*DOCUMENT SECTION*
Monday, June 1, 2020

Book Review: Voices From Chernobyl by Svetlana Alexievich

Voices from Chernobyl: The Oral History of a Nuclear Disaster

Voices From Chernobyl:  The Oral History of a Nuclear Disaster
Author:  Svetlana Alexievich
Publisher:  Picador (1997)
236 pages
Genre:  Non-fiction, History

First lines:  "There are no nuclear power stations in Belarus.  Of the functioning stations in the territory of the former USSR, the ones closest to Belarus are of the old Soviet-designed RBMK type.  To the north, the Ignalinsk station, to the east, the Smolensk station, and to the south, Chernobyl."

Recently, my husband and I watched the HBO Miniseries Chernobyl.  It was very well done and I highly recommend it.  It left me with a desire to learn more about this disaster.  I was in high school when it occurred and I only remember hearing something about it in the news.  I could not have told you much about it.  

As stores are slowly opening in our area, we had the opportunity to browse at our local bookstore.  My husband came across this book and we had to get it.

*TASKS TO COMPLETE*
a. Sum up the book review in two sentences.
b. According to the book review, where was the reviewer in school when the Chernobyl disaster occurred?
The entries after this point are separate material, unrelated to the book review.

*EXTRACTED INFORMATION*
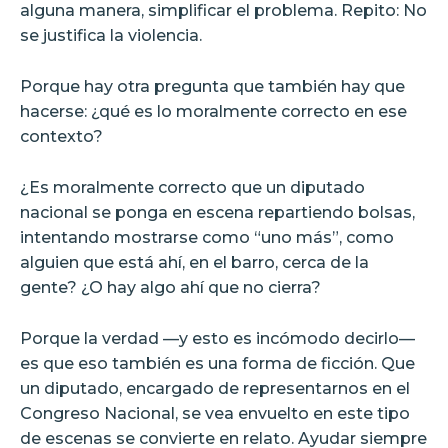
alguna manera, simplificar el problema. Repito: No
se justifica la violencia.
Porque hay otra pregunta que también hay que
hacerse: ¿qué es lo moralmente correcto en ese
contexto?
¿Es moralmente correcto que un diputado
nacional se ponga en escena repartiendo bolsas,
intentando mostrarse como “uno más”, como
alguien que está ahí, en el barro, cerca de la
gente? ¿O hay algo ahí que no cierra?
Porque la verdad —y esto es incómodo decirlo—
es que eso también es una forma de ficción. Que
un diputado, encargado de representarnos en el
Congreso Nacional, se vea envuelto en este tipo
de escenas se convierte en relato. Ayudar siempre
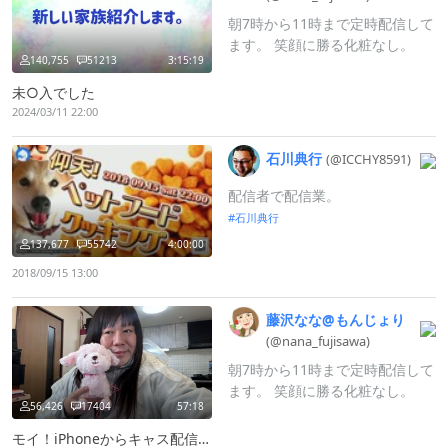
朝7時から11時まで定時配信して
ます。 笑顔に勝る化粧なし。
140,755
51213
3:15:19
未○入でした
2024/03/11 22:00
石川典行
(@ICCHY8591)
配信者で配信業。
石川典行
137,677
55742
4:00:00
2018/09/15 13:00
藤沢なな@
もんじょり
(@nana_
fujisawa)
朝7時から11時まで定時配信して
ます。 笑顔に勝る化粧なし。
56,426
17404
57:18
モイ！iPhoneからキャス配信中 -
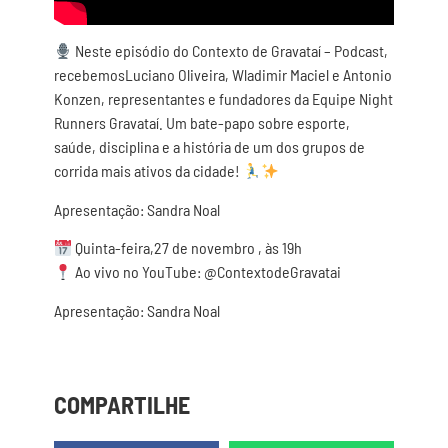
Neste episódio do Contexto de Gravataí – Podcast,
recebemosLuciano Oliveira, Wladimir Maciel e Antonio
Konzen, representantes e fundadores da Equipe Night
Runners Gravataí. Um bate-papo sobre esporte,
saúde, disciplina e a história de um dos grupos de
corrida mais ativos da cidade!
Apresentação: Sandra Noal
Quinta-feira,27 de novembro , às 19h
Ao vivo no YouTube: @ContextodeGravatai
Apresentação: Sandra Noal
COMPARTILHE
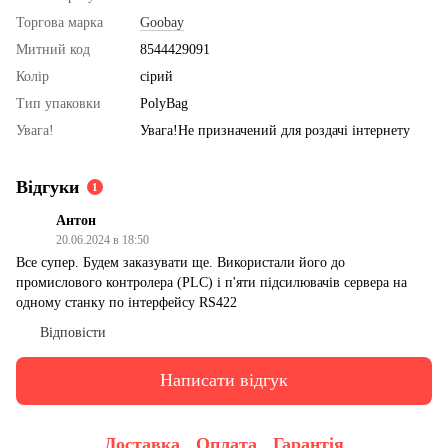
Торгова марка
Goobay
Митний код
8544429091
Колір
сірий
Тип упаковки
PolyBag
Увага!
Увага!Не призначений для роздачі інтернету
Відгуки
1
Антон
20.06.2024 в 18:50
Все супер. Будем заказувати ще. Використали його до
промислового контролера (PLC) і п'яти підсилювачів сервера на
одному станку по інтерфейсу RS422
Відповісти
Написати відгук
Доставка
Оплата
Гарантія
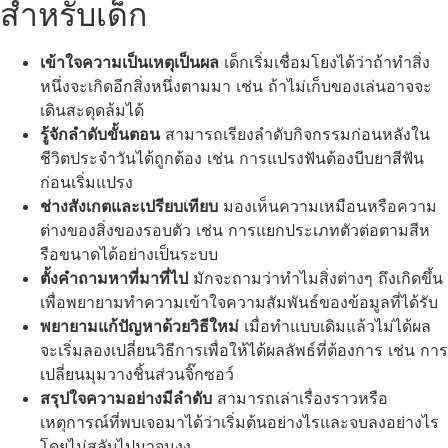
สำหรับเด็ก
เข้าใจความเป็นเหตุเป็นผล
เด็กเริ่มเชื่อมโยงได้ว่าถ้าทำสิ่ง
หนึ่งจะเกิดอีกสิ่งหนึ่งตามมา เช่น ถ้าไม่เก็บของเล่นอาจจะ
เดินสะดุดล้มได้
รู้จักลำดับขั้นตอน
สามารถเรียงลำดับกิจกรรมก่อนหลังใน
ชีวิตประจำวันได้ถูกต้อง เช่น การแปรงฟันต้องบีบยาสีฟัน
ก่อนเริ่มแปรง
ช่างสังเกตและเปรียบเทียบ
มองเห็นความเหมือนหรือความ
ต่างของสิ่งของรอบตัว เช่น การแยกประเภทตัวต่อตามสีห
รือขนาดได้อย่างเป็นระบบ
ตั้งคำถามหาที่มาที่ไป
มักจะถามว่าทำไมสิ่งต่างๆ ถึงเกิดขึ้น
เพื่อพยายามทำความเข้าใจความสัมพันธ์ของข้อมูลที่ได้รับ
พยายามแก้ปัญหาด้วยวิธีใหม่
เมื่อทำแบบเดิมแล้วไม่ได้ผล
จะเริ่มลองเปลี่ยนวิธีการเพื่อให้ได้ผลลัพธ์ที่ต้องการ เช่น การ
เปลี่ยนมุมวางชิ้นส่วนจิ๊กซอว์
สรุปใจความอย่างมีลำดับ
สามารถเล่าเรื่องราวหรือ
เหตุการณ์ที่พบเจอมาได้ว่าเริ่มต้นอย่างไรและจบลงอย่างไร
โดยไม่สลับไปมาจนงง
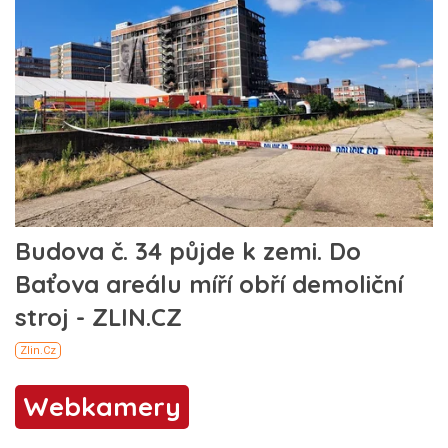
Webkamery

*RESULTS IN ORDER*
a. The book review covers Voices From Chernobyl: The Oral History of a Nuclear Disaster by Svetlana Alexievich, a 236-page non-fiction history book published by Picador in 1997. After watching the HBO miniseries Chernobyl, the reviewer wanted to learn more about the disaster, and the reviewer's husband came across the book while they browsed at their local bookstore.

b. In high school.